Comment 4 Ralph Giles 2009-06-16 10:08:24 UTC
Current gs (r9793) shows a blank page after throwing the following errors on the
simplified file:

jbig2dec FATAL ERROR decoding image: runlength too large in export symbol table
(839 > 18 - 0)
 (segment 0x0a)

   **** Warning: File has insufficient data for an image.

evince shows the image but reports:

Error (524): 17259 extraneous bytes after segment
(twice)
Comment 5 Masaki Ushizaka 2009-08-12 01:42:43 UTC
Reproduced with r9974 on Mac OS X 10.5.7 + Xcode 3.1.2.  Same result as #4.
Comment 6 Masaki Ushizaka 2010-04-07 12:55:45 UTC
*** Bug 691206 has been marked as a duplicate of this bug. ***
Comment 7 Masaki Ushizaka 2010-04-07 12:56:15 UTC
*** Bug 691081 has been marked as a duplicate of this bug. ***
Comment 8 Masaki Ushizaka 2010-04-07 12:59:02 UTC
Merged bug 691081 and 691206 to this.
I should also note that mupdf has a same problem as it uses jbig2dec too.
Comment 9 Masaki Ushizaka 2010-04-12 01:37:48 UTC
Created attachment 6155 [details]
i5.jbig2.zip

Extracted JBIG2 files from i5.pdf.  Using these, I can reproduce this with following command:

./jbig2dec i5.global.jbig2 i5.page.jbig2
Comment 10 Masaki Ushizaka 2010-04-13 09:37:51 UTC
Started from r9769, the "runlength too large in export symbol table" problem was covering the original problem.  A coming patch is fixing it and the original problem is going to visible again.
I am delegating "runlength..." problem to 691081 and record dependency.
Comment 11 Masaki Ushizaka 2010-04-13 12:14:31 UTC
Created attachment 6157 [details]
i5.jbig2dec.png

"runlength..." problem was fixed in r11057, and it starts displaying original problem.
This is a result from jbig2dec command.  Some letters are missing, some are replaced with vertical lines.

Command line used:

./jbig2dec i5.global.jbig2 i5.page.jbig2

(Then converted .pbm to .png)
Comment 12 Masaki Ushizaka 2010-04-13 12:15:58 UTC
Created attachment 6158 [details]
i5.luratech.png

Same file processed with luratech decoder.
Comment 13 Masaki Ushizaka 2010-04-14 09:51:37 UTC
Created attachment 6162 [details]
A patch to fix missing/vertical line glyph problem

This problem was in jbig2_decode_symbol_dict().  The image number was not incremented correctly when it built symbol dictionary.  This small patch fixes it.
Comment 14 Ralph Giles 2010-04-15 04:55:19 UTC
Patch looks good. Please commit.
Comment 15 Masaki Ushizaka 2010-04-15 11:09:24 UTC
The patch has been committed r11074.  Closing this bug.
Comment 16 Masaki Ushizaka 2010-04-21 06:52:09 UTC
A change in r11074 caused segmentation fault by images with SDHUFF == 1.  Reopening to fix.
Comment 17 Masaki Ushizaka 2010-04-21 06:57:48 UTC
As I changed image number to be incremented when 'exflag' is false, the problem of 'exrunlength' when SDHUFF == 1 was unveiled.  The following patch deal with this.

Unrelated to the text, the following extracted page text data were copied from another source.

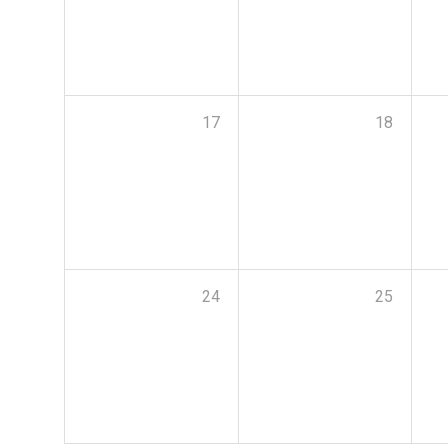
17
18
24
25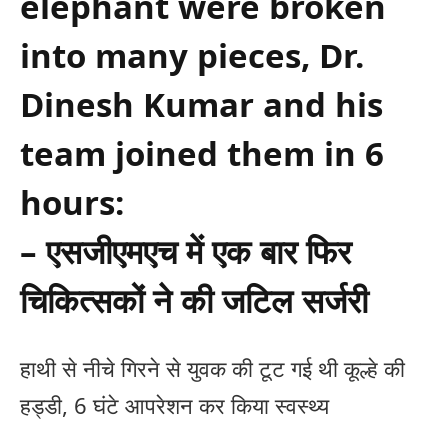
elephant were broken
into many pieces, Dr.
Dinesh Kumar and his
team joined them in 6
hours:
– एसजीएमएच में एक बार फिर
चिकित्सकों ने की जटिल सर्जरी
हाथी से नीचे गिरने से युवक की टूट गई थी कूल्हे की
हड्डी, 6 घंटे आपरेशन कर किया स्वस्थ्य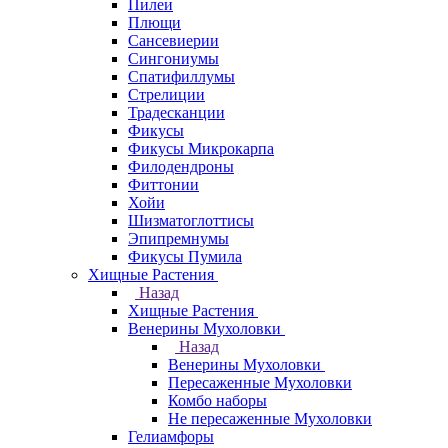
Пилеи
Плющи
Сансевиерии
Сингониумы
Спатифиллумы
Стрелиции
Традесканции
Фикусы
Фикусы Микрокарпа
Филодендроны
Фиттонии
Хойи
Шизматоглоттисы
Эпипремнумы
Фикусы Пумила
Хищные Растения
Назад
Хищные Растения
Венерины Мухоловки
Назад
Венерины Мухоловки
Пересаженные Мухоловки
Комбо наборы
Не пересаженные Мухоловки
Гелиамфоры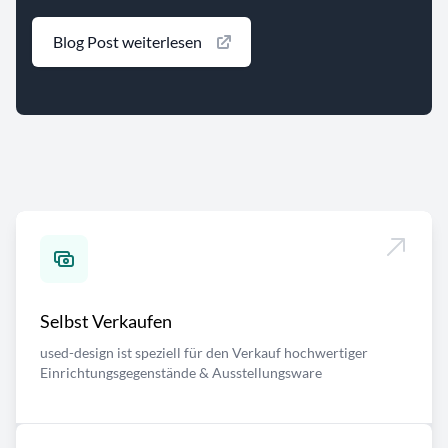
Blog Post weiterlesen
Selbst Verkaufen
used-design ist speziell für den Verkauf hochwertiger
Einrichtungsgegenstände & Ausstellungsware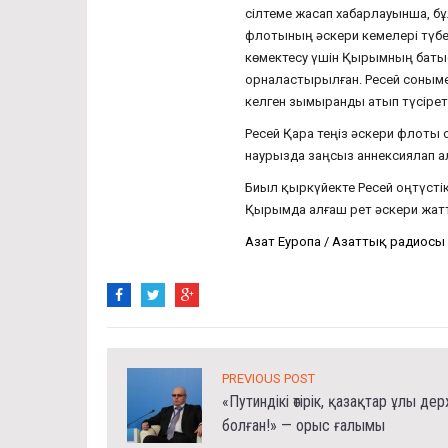
сілтеме жасап хабарлауынша, бұ
флотының әскери кемелері түбект
көмектесу үшін Қырымның баты
орналастырылған. Ресей соныме
келген зымыранды атып түсіреті
Ресей Қара теңіз әскери флот
наурызда заңсыз аннексиялап а
Биыл қыркүйекте Ресей оңтүсті
Қырымда алғаш рет әскери жатт
Азат Еуропа / Азаттық радиосы
PREVIOUS POST
«Путиндікі өтірік, қазақтар ұлы де
болған!» — орыс ғалымы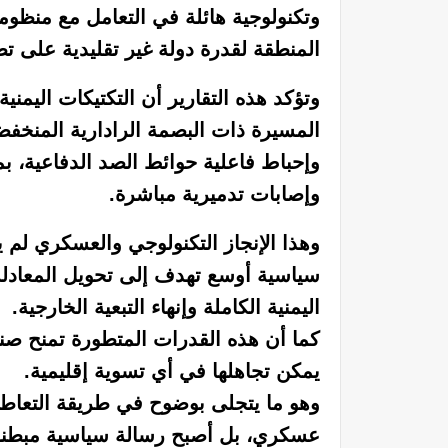
وتكنولوجية هائلة في التعامل مع منظومات
المنطقة لقدرة دولة غير تقليدية على ت
وتؤكد هذه التقارير أن التكتيكات اليمن
المسيرة ذات البصمة الرادارية المنخفضة
وإحباط فاعلية حوائط الصد الدفاعية، بما
وإصابات تدميرية مباشرة.
وهذا الإنجاز التكنولوجي والعسكري لم
سياسية أوسع تهدف إلى تحويل المعادلة
اليمنية الكاملة وإنهاء التبعية الخارجية.
كما أن هذه القدرات المتطورة تمنح صنعاء
يمكن تجاهلها في أي تسوية إقليمية.
وهو ما يتجلى بوضوح في طريقة التعاطي 
عسكري، بل أصبح رسالة سياسية مبطنة إل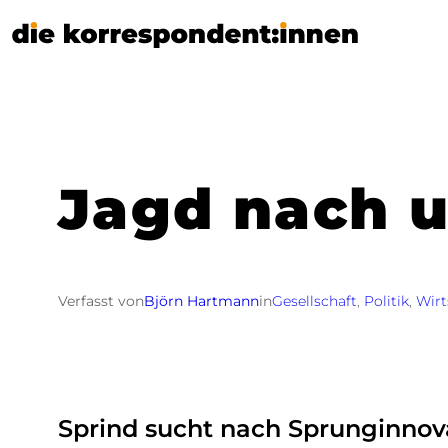
Zum
Inhalt
springen
Jagd nach 
Verfasst von
Björn Hartmann
in
Gesellschaft
, 
Politik
, 
Wirt
Sprind sucht nach Sprunginnova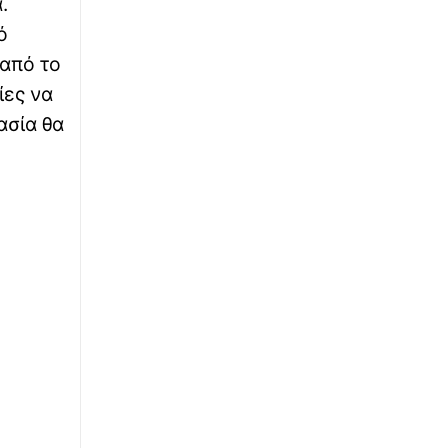
.
ό
από το
ίες να
ασία θα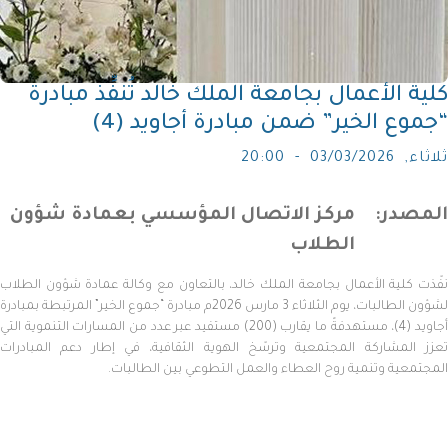
كلية الأعمال بجامعة الملك خالد تُنفِّذ مبادرة
“جموع الخير” ضمن مبادرة أجاويد (4)
ثلاثاء, 03/03/2026 - 20:00
المصدر
مركز الاتصال المؤسسي بعمادة شؤون
الطلاب
نفّذت كلية الأعمال بجامعة الملك خالد، بالتعاون مع وكالة عمادة شؤون الطلاب
لشؤون الطالبات، يوم الثلاثاء 3 مارس 2026م مبادرة “جموع الخير” المرتبطة بمبادرة
أجاويد (4)، مستهدفةً ما يقارب (200) مستفيد عبر عدد من المسارات التنموية التي
تعزز المشاركة المجتمعية وترسّخ الهوية الثقافية، في إطار دعم المبادرات
المجتمعية وتنمية روح العطاء والعمل التطوعي بين الطالبات.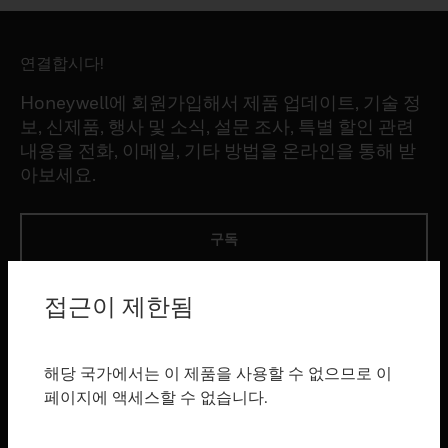
연결합시다!
Honeywell에 회원가입해서 제품 업데이트, 기술 정
보, 신제품, 행사 및 소식, 설문 조사, 특별 할인 관련
내용을 전화, 이메일, 기타 방법을 온라인을 통해 받
아보세요.
구독
접근이 제한됨
제품
toggle view
소프트웨어
해당 국가에서는 이 제품을 사용할 수 없으므로 이
toggle view
페이지에 액세스할 수 없습니다.
서비스
toggle view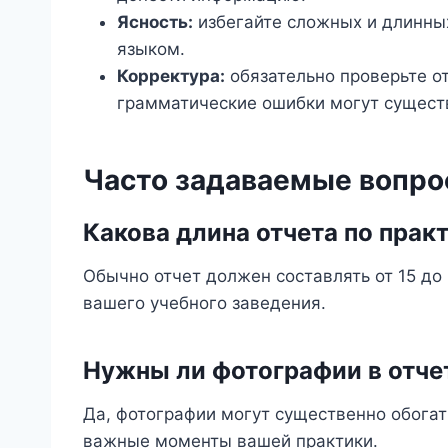
Ясность:
избегайте сложных и длинны
языком.
Корректура:
обязательно проверьте о
грамматические ошибки могут существ
Часто задаваемые вопро
Какова длина отчета по прак
Обычно отчет должен составлять от 15 до 
вашего учебного заведения.
Нужны ли фотографии в отче
Да, фотографии могут существенно обогат
важные моменты вашей практики.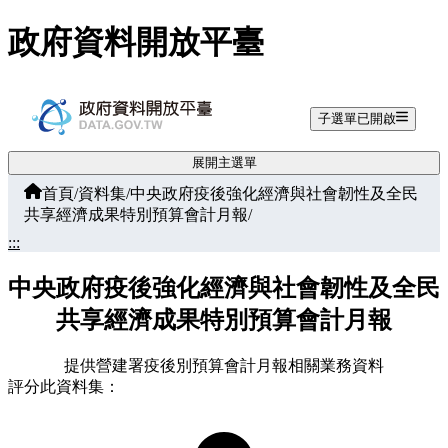
跳至主要內容
政府資料開放平臺
子選單已開啟
展開主選單
首頁
/
資料集
/
中央政府疫後強化經濟與社會韌性及全民
共享經濟成果特別預算會計月報
/
:::
中央政府疫後強化經濟與社會韌性及全民
共享經濟成果特別預算會計月報
提供營建署疫後別預算會計月報相關業務資料
評分此資料集：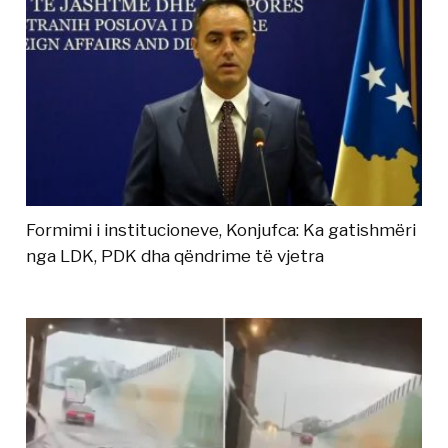
Formimi i institucioneve, Konjufca: Ka gatishmëri
nga LDK, PDK dha qëndrime të vjetra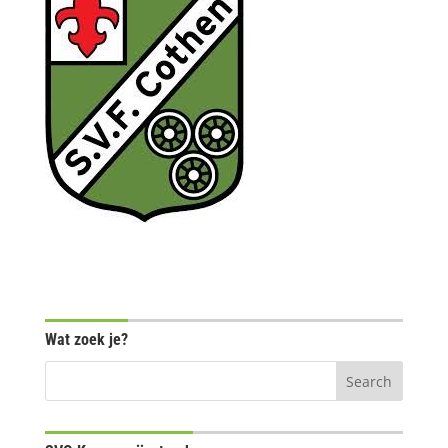
Wat zoek je?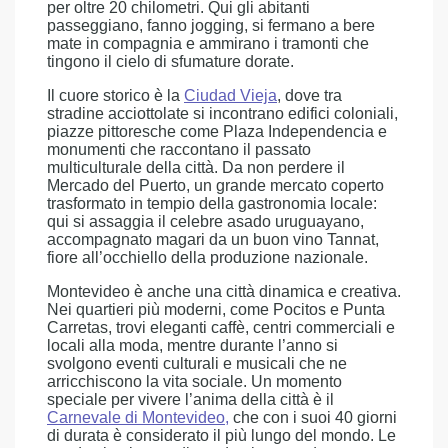
per oltre 20 chilometri. Qui gli abitanti
passeggiano, fanno jogging, si fermano a bere
mate in compagnia e ammirano i tramonti che
tingono il cielo di sfumature dorate.
Il cuore storico è la
Ciudad Vieja
, dove tra
stradine acciottolate si incontrano edifici coloniali,
piazze pittoresche come Plaza Independencia e
monumenti che raccontano il passato
multiculturale della città. Da non perdere il
Mercado del Puerto, un grande mercato coperto
trasformato in tempio della gastronomia locale:
qui si assaggia il celebre asado uruguayano,
accompagnato magari da un buon vino Tannat,
fiore all’occhiello della produzione nazionale.
Montevideo è anche una città dinamica e creativa.
Nei quartieri più moderni, come Pocitos e Punta
Carretas, trovi eleganti caffè, centri commerciali e
locali alla moda, mentre durante l’anno si
svolgono eventi culturali e musicali che ne
arricchiscono la vita sociale. Un momento
speciale per vivere l’anima della città è il
Carnevale di Montevideo
,
che con i suoi 40 giorni
di durata è considerato il più lungo del mondo. Le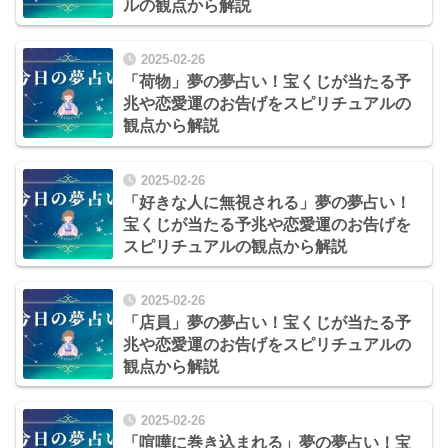
ルの観点から解説
2025-02-26
「荷物」夢の夢占い！宝くじが当たる予
兆や恋愛運のお告げをスピリチュアルの
観点から解説
2025-02-26
「好きな人に無視される」夢の夢占い！
宝くじが当たる予兆や恋愛運のお告げを
スピリチュアルの観点から解説
2025-02-26
「店員」夢の夢占い！宝くじが当たる予
兆や恋愛運のお告げをスピリチュアルの
観点から解説
2025-02-26
「喧嘩に巻き込まれる」夢の夢占い！宝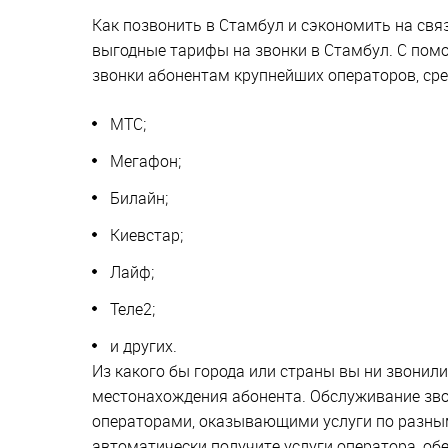
Как позвонить в Стамбул и сэкономить на свя
выгодные тарифы на звонки в Стамбул. С по
звонки абонентам крупнейших операторов, сре
МТС;
Мегафон;
Билайн;
Киевстар;
Лайф;
Теле2;
и других.
Из какого бы города или страны вы ни звонили
местонахождения абонента. Обслуживание зво
операторами, оказывающими услуги по разным
автоматически получите услуги оператора, об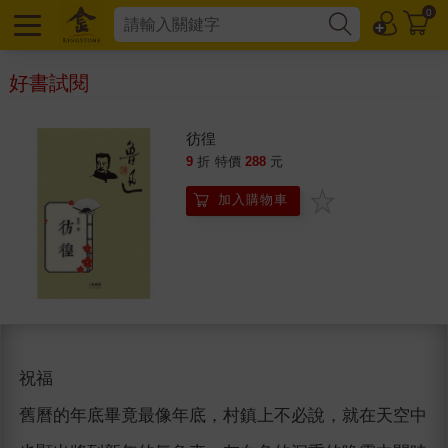
0
好書試閱
彷徨
9
折
特價
288
元
加入購物車
祝福
舊曆的年底畢竟最像年底，村鎮上不必說，就在天空中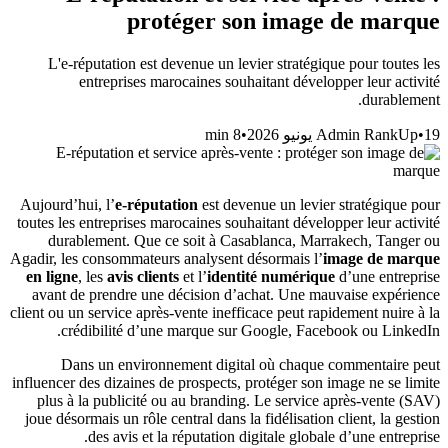
protéger son image de marque
L'e-réputation est devenue un levier stratégique pour toutes les
entreprises marocaines souhaitant développer leur activité
durablement.
min
8
•
Admin RankUp
•
19 يونيو 2026
Aujourd’hui, l’
e-réputation
est devenue un levier stratégique pour
toutes les entreprises marocaines souhaitant développer leur activité
durablement. Que ce soit à Casablanca, Marrakech, Tanger ou
Agadir, les consommateurs analysent désormais l’
image de marque
en ligne
, les
avis clients
et l’
identité numérique
d’une entreprise
avant de prendre une décision d’achat. Une mauvaise expérience
client ou un service après-vente inefficace peut rapidement nuire à la
crédibilité d’une marque sur Google, Facebook ou LinkedIn.
Dans un environnement digital où chaque commentaire peut
influencer des dizaines de prospects, protéger son image ne se limite
plus à la publicité ou au branding. Le service après-vente (SAV)
joue désormais un rôle central dans la fidélisation client, la gestion
des avis et la réputation digitale globale d’une entreprise.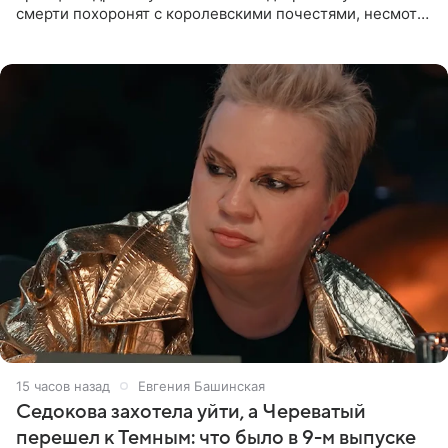
смерти похоронят с королевскими почестями, несмотря
на лишение всех титулов, сообщает Daily Mail со
ссылкой на
15 часов назад
Евгения Башинская
Седокова захотела уйти, а Череватый
перешел к Темным: что было в 9-м выпуске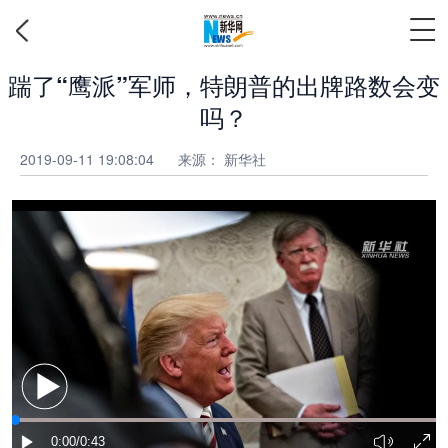
踹了“鹰派”军师，特朗普的出牌路数会变
吗？
2019-09-11 19:08:04
来源：
新华社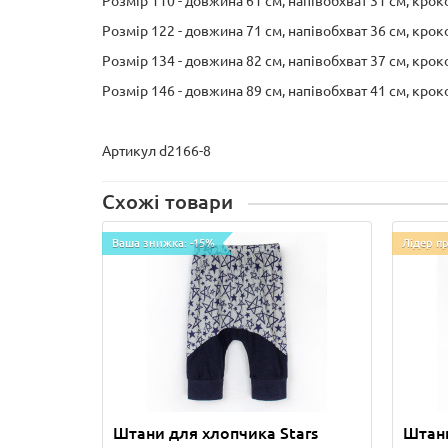
Розмір 110 - довжина 61 см, напівобхват 31 см, крок
Розмір 122 - довжина 71 см, напівобхват 36 см, крок
Розмір 134 - довжина 82 см, напівобхват 37 см, крок
Розмір 146 - довжина 89 см, напівобхват 41 см, крок
Артикул d2166-8
Схожі товари
Ваша знижка: -15%
Лідер п
Штани для хлопчика Stars
Штани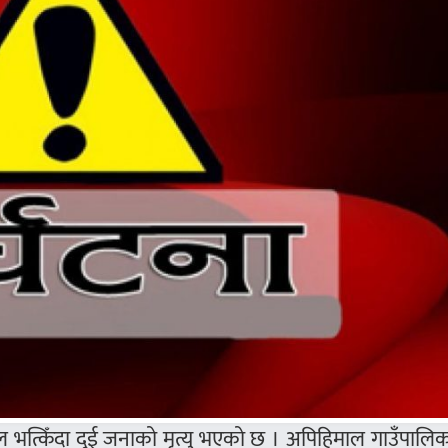
र्खाल भत्किँदा दुई जनाको मृत्यु भएको छ । अपिहिमाल गाउँपालि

Index: jbig2dec/jbig2_symbol_dict.c
===================================================================
--- jbig2dec/jbig2_symbol_dict.c	(revision 11092)
+++ jbig2dec/jbig2_symbol_dict.c	(working copy)
@@ -693,7 +693,7 @@
     while (j < params->SDNUMEXSYMS) {
       if (params->SDHUFF)
       	/* FIXME: implement reading from huff table B.1 */
-        exrunlength = params->SDNUMEXSYMS;
+        exrunlength = exflag ? params->SDNUMEXSYMS : 0;
       else
         code = jbig2_arith_int_decode(IAEX, as, &exrunlength);
       if (exflag && exrunlength > params->SDNUMEXSYMS - j) {
Comment 18 Masaki Ushizaka 2010-04-21 08:25:12 UTC
The patch has been committed in r11093.  Closing again.
Comment 19 Marcos H. Woehrmann 2011-09-18 21:47:20 UTC
Changing customer bugs that have been resolved more than a year ago to closed.